A trip to Ireland has to begin with St. Patrick. Here is the story of St. Patrick and the Hill of Tara:
“In c. 433 CE, according to legend, the High King Laoghaire forbade the lighting of any fires on a given night approaching the pagan festival of Ostara when the great bonfire would be lit on the Hill of Tara. This sabbat corresponded to the Christian observance of , and sEaster, so Patrick lit his own fire on the Hill of Slane, across from Tara, which burned so brightly that the king saw it and sent his soldiers to arrest whoever had defied him and to douse the flame. Patrick and his followers eluded the soldiers through a miracle by which they appeared as a herd of deer and made their way to the king’s seat at Tara. Once there, Patrick defeated the king’s druids in debate and then preached to the king and his comrades. As this was going on, the soldiers who had been sent to arrest him returned to report Patrick’s fire could not be put out. The story ends with a number of the king’s court converting to Christianity while the king himself rejected the new faith but was impressed enough by Patrick to allow him to continue his mission.”
This church was built in 1822 and is dedicated to St. Patrick.
The Hill of Tara is an ancient inauguration site where 142 Kings were crowned. It was a political and religious centre from the early Celtic Times. It is located in the Boyne Valley 30km north of Dublin.
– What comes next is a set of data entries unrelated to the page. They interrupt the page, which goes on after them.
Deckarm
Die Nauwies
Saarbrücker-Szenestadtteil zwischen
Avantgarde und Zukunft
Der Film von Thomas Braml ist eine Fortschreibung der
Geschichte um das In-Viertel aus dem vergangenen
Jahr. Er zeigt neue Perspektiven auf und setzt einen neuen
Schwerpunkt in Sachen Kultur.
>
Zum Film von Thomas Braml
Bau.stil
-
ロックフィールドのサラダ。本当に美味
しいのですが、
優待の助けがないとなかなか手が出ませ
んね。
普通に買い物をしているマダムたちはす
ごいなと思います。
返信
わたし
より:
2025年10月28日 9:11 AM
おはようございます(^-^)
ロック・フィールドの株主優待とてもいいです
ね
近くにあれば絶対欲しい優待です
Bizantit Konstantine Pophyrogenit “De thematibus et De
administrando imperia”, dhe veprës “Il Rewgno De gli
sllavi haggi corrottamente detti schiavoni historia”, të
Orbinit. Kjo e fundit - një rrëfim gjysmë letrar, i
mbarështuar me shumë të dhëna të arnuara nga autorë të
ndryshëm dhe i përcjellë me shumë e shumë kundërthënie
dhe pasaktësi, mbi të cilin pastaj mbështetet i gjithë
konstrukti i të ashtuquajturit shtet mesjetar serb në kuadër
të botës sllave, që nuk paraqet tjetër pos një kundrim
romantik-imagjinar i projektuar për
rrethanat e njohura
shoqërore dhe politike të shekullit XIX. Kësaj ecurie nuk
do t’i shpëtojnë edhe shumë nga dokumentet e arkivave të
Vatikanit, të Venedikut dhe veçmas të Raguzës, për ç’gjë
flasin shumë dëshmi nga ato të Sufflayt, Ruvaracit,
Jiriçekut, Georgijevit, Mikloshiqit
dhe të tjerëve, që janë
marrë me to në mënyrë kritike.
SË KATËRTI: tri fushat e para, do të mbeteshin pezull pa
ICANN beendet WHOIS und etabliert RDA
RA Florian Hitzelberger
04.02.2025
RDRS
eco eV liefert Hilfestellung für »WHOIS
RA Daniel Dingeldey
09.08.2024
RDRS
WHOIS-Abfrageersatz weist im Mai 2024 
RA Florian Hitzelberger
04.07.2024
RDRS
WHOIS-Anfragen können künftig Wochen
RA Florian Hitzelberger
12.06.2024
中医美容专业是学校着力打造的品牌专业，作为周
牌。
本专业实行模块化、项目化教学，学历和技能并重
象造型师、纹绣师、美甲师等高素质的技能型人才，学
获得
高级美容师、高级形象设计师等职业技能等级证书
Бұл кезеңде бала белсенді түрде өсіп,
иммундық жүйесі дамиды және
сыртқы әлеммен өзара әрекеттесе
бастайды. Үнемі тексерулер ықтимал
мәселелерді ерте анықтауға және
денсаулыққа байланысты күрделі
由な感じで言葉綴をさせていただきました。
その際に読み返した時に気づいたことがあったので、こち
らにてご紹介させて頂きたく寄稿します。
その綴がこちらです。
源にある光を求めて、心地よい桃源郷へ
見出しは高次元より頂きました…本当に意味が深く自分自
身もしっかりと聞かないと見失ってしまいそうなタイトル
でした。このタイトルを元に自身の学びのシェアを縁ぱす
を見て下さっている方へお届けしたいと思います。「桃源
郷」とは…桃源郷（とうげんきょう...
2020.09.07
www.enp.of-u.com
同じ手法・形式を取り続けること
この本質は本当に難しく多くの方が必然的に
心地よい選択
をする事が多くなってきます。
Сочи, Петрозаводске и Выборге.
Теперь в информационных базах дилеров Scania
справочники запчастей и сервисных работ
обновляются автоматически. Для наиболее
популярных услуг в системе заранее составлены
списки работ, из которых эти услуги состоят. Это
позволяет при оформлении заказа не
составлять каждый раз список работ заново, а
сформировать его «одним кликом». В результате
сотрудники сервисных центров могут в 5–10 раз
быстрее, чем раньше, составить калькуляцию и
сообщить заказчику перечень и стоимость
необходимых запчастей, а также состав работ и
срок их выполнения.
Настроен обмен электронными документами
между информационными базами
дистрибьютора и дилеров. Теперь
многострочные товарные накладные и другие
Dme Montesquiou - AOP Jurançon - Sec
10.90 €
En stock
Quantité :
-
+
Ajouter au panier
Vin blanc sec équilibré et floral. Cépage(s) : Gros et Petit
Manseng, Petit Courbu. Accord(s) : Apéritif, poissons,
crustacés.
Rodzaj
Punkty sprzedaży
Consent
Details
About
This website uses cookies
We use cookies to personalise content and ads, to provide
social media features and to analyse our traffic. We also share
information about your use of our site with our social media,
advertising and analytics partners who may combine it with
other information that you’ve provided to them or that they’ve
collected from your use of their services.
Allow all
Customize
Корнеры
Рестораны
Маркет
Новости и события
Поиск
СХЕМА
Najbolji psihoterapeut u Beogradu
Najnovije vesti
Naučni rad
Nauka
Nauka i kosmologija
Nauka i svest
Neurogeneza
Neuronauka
The Mound of the Hostages dates from the Neolithic Age and was built as a passage tomb for the collective burial of cremated remains:
The largest enclosure at Tara was designed to encircle the highest part of the hill where the crowning of kings ceremonies took place:
I am standing here beside a very special stone called Stone of Destiny, the inauguration stone of the Kings of Tara.
Near the hill is the Fairy Tree. People tie ribbons or pieces of cloth to its branches as a symbol of their prayers or wishes. This tree is also called the Wishing Tree. During this tour I learned that the belief in fairies and other pagan deities is still very strong in Ireland, especially in rural areas.
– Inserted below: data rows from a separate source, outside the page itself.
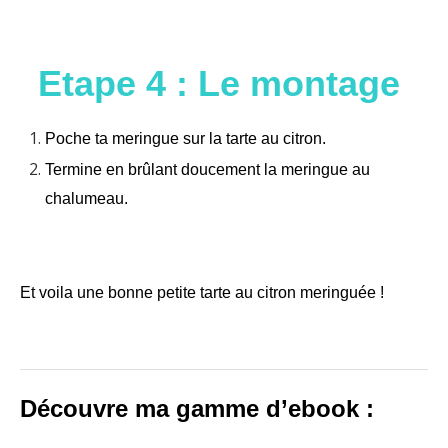
Etape 4 : Le montage
Poche ta meringue sur la tarte au citron.
Termine en brûlant doucement la meringue au
chalumeau.
Et voila une bonne petite tarte au citron meringuée !
Découvre ma gamme d’ebook :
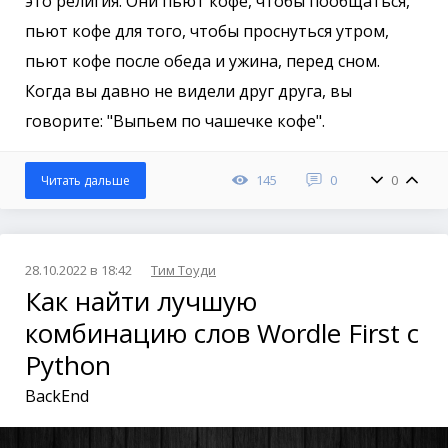
это религия. Они пьют кофе, чтобы пообщаться,
пьют кофе для того, чтобы проснуться утром,
пьют кофе после обеда и ужина, перед сном.
Когда вы давно не видели друг друга, вы
говорите: "Выпьем по чашечке кофе".
145
0
0
Читать дальше
28.10.2022 в 18:42
Тим Тоуди
Как найти лучшую
комбинацию слов Wordle First с
Python
BackEnd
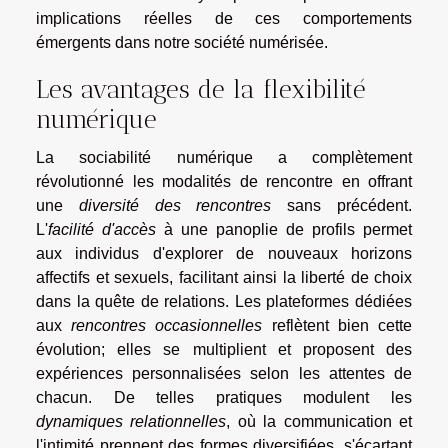
implications réelles de ces comportements
émergents dans notre société numérisée.
Les avantages de la flexibilité
numérique
La sociabilité numérique a complètement
révolutionné les modalités de rencontre en offrant
une
diversité des rencontres
sans précédent.
L'
facilité d'accès
à une panoplie de profils permet
aux individus d'explorer de nouveaux horizons
affectifs et sexuels, facilitant ainsi la liberté de choix
dans la quête de relations. Les plateformes dédiées
aux
rencontres occasionnelles
reflètent bien cette
évolution; elles se multiplient et proposent des
expériences personnalisées selon les attentes de
chacun. De telles pratiques modulent les
dynamiques relationnelles
, où la communication et
l'intimité prennent des formes diversifiées, s'écartant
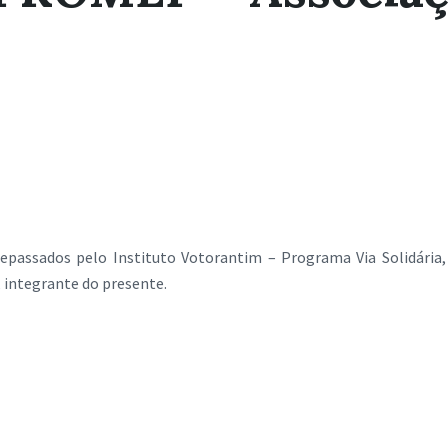
, repassados pelo Instituto Votorantim – Programa Via Solidár
 integrante do presente.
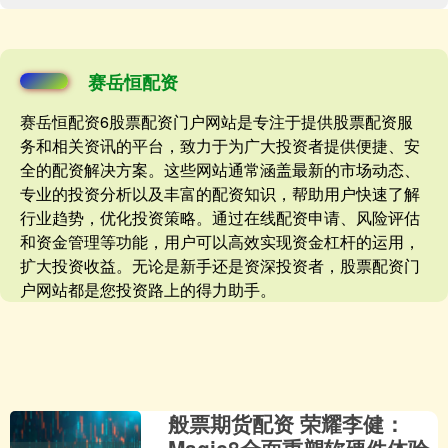
赛岳恒配资
赛岳恒配资6股票配资门户网站是专注于提供股票配资服
务和相关资讯的平台，致力于为广大投资者提供便捷、安
全的配资解决方案。这些网站通常涵盖最新的市场动态、
专业的投资分析以及丰富的配资知识，帮助用户快速了解
行业趋势，优化投资策略。通过在线配资申请、风险评估
和资金管理等功能，用户可以高效实现资金杠杆的运用，
扩大投资收益。无论是新手还是资深投资者，股票配资门
户网站都是您投资路上的得力助手。
般票期货配资 荣耀李健：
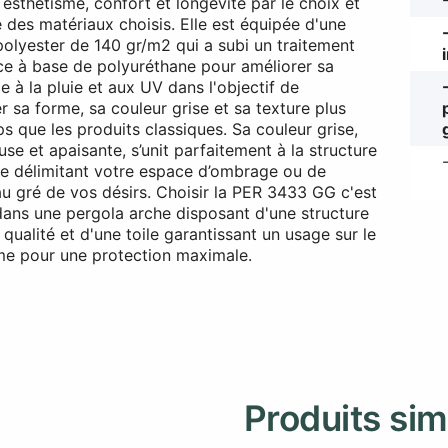
esthétisme, confort et longévité par le choix et
é des matériaux choisis. Elle est équipée d'une
 polyester de 140 gr/m2 qui a subi un traitement
ce à base de polyuréthane pour améliorer sa
e à la pluie et aux UV dans l'objectif de
r sa forme, sa couleur grise et sa texture plus
s que les produits classiques. Sa couleur grise,
se et apaisante, s’unit parfaitement à la structure
te délimitant votre espace d’ombrage ou de
au gré de vos désirs. Choisir la PER 3433 GG c'est
 dans une pergola arche disposant d'une structure
qualité et d'une toile garantissant un usage sur le
me pour une protection maximale.
Produits sim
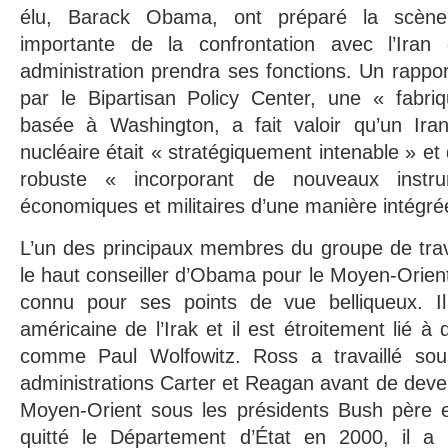
élu, Barack Obama, ont préparé la scèn
importante de la confrontation avec l’Iran
administration prendra ses fonctions. Un rappo
par le Bipartisan Policy Center, une « fabriq
basée à Washington, a fait valoir qu’un Ira
nucléaire était « stratégiquement intenable » et 
robuste « incorporant de nouveaux instru
économiques et militaires d’une manière intégré
L’un des principaux membres du groupe de trav
le haut conseiller d’Obama pour le Moyen-Orient
connu pour ses points de vue belliqueux. Il
américaine de l’Irak et il est étroitement lié 
comme Paul Wolfowitz. Ross a travaillé sou
administrations Carter et Reagan avant de deven
Moyen-Orient sous les présidents Bush père et
quitté le Département d’État en 2000, il a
Lunch break on a farm in the company of farm animals:
Homemade soup and sandwiches:
Next we visited the prehistoric passage tomb in Newgrange; it is 5000 years old.
This is the entrance to the tomb:
Inside, a narrow passage will lead you to a chamber where the remains of the dead were placed. Notice the roof box situated above the entrance. It has a very special role to play on December 21, the winter solstice. At dawn the sun rays will enter the chamber through this roof box.
The picture of the cover of the Visitor’s Guide shows how the sun rays enter inside the passage to reach the chamber:
Many stones inside and outside the tomb are decorated with combinations of spirals, lozenges, triangles, parallel lines and arcs.
There is also an enigmatic Stone Circle beside the passage tomb:
Here are other sides of this spectacular prehistoric passage tomb designated by UNESCO a World Heritage Site:
This tour was definitely a great idea!